_WORK TO COMPLETE_
[a] Reproduce the stretch of the passage about the Parish Seniors cookbook from "The Denver Inner City Parish historically" through "name a few.".
[b] Tally the lines of the records that contain the string "Precipitation", counting only matches with the same case. Give the number alone.

Social isolation is a real issue faced by senior citizens, especially low-income Seniors who have fewer resources than the more well off. The Parish Seniors program seeks to combat this issue, and have a good time in the process.

We are keeping the price low because we are marketing the cookbook not only to our donors and church supporters, but to the neighborhood as well. We want to make sure that members of the West Side community can afford to purchase copies.

What has the reaction been from DICP community members?

From the Parish staff, mostly incredulous laughter, and a lot of support. The Seniors themselves (and we have both men and women contributing to the cookbook) have about the same reaction, and they are enjoying this immensely. They say that their children and grandchildren are amazed and some just can't believe it. I think the seniors are having fun with that.

What kind of recipes are featured and whose recipes are they?

The vast majority of the recipes have come from the Seniors themselves; some are family favorites passed down over the years, some are new creations. We've also received recipes from Parish staff and board members, too.

The recipes include several variations of green chili, chili beans, gorditas, enchiladas, buñelos, tacos de lengua o borrego, Mexican spaghetti, lots of vegetable dishes and desserts, bread for the penitentes, horchata, ceviche, and latkes. And a lot more.

The Denver Inner City Parish historically has served residents from Denver's West Side (although we have expanded immensely in our 50+ years), most of whom were Latino and Latina. Thus, many, if not most, of the recipes have a Latino flavor, although there are a great many other sorts of recipes as well, such as pumpkin chocolate chip muffins, good old fashioned greens, tofu appetizers, and Danish Christmas pudding, to name a few.

What is the DICP?

The Denver Inner City Parish has been serving low income individuals and families in the metro area for over 50 years. Our main goal is to strengthen families and individuals so that they achieve more stable and self-sufficient social and economic lives. DICP’s programs focus on improving the quality of life for low-income, primarily Latino/Latina residents of the Denver metro area, by focusing on four basic human needs: hunger relief, education, health and wellness, and community support.

We have 12 different programs in three main buildings and two sober living houses for men trying to get back on their feet. Some of our programs include: a food bank, a seniors program (where the cookbook is coming from), a school for at-risk youth, a program for ex-offenders, a recreation program, a night school, a summer day camp program and regular services of worship for the community.

_EXTRACTED DATA_
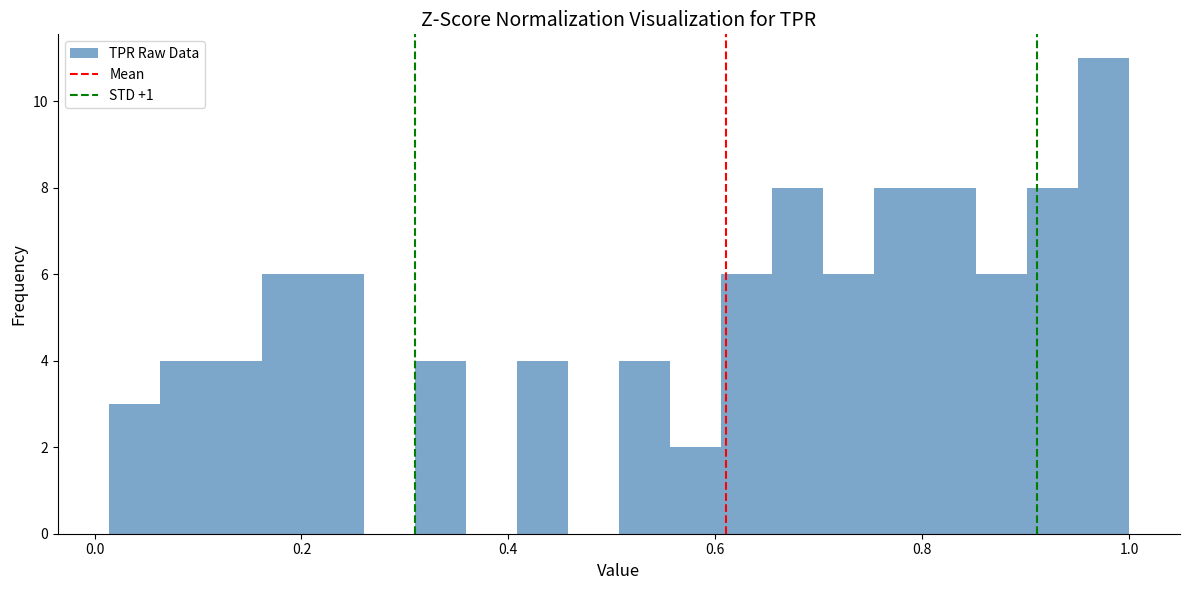

Around what value on the x-axis is the tallest bar? Give the approximate position of its centre, as read against the axis.

0.98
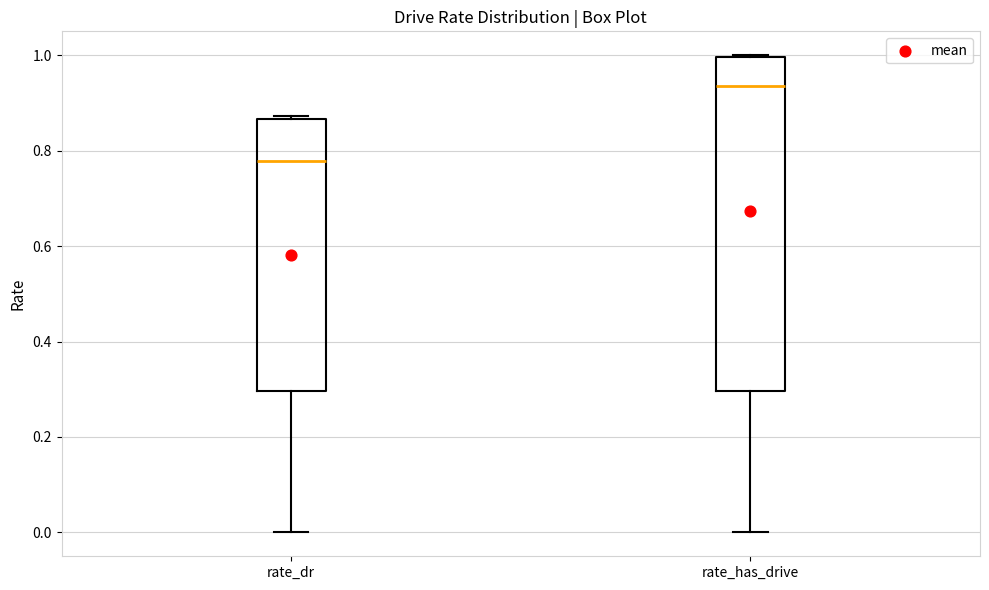

Which box has the highest median line?

rate_has_drive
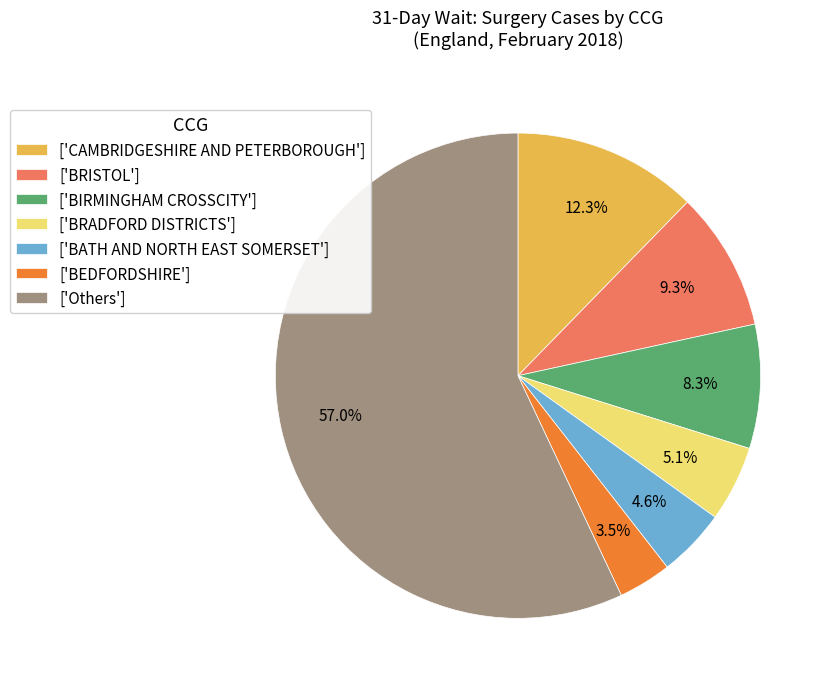

To the nearest percent, what is the difference between the largest and smallest slice percentages?

53%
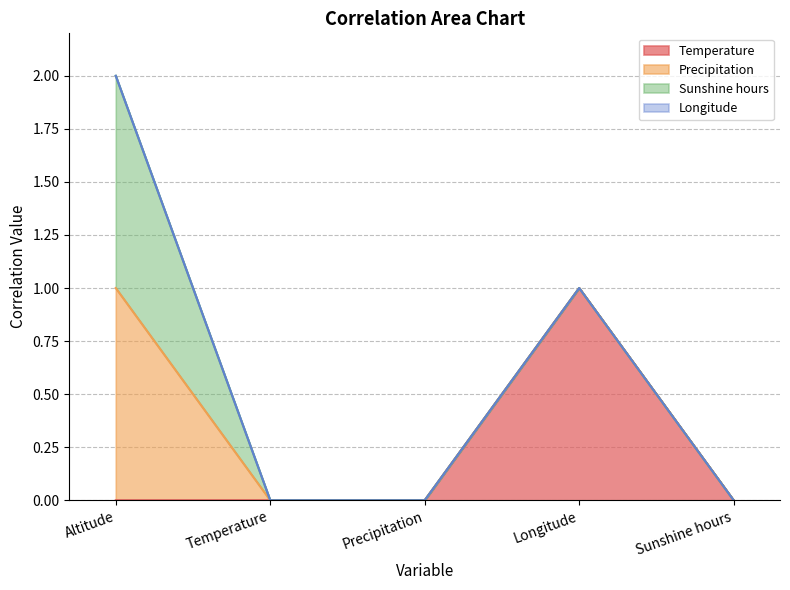

Between Precipitation and Altitude, which is larger?

Precipitation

_EXPECTED RESULTS_
[a]
The Denver Inner City Parish historically has served residents from Denver's West Side (although we have expanded immensely in our 50+ years), most of whom were Latino and Latina. Thus, many, if not most, of the recipes have a Latino flavor, although there are a great many other sorts of recipes as well, such as pumpkin chocolate chip muffins, good old fashioned greens, tofu appetizers, and Danish Christmas pudding, to name a few.

[b] 2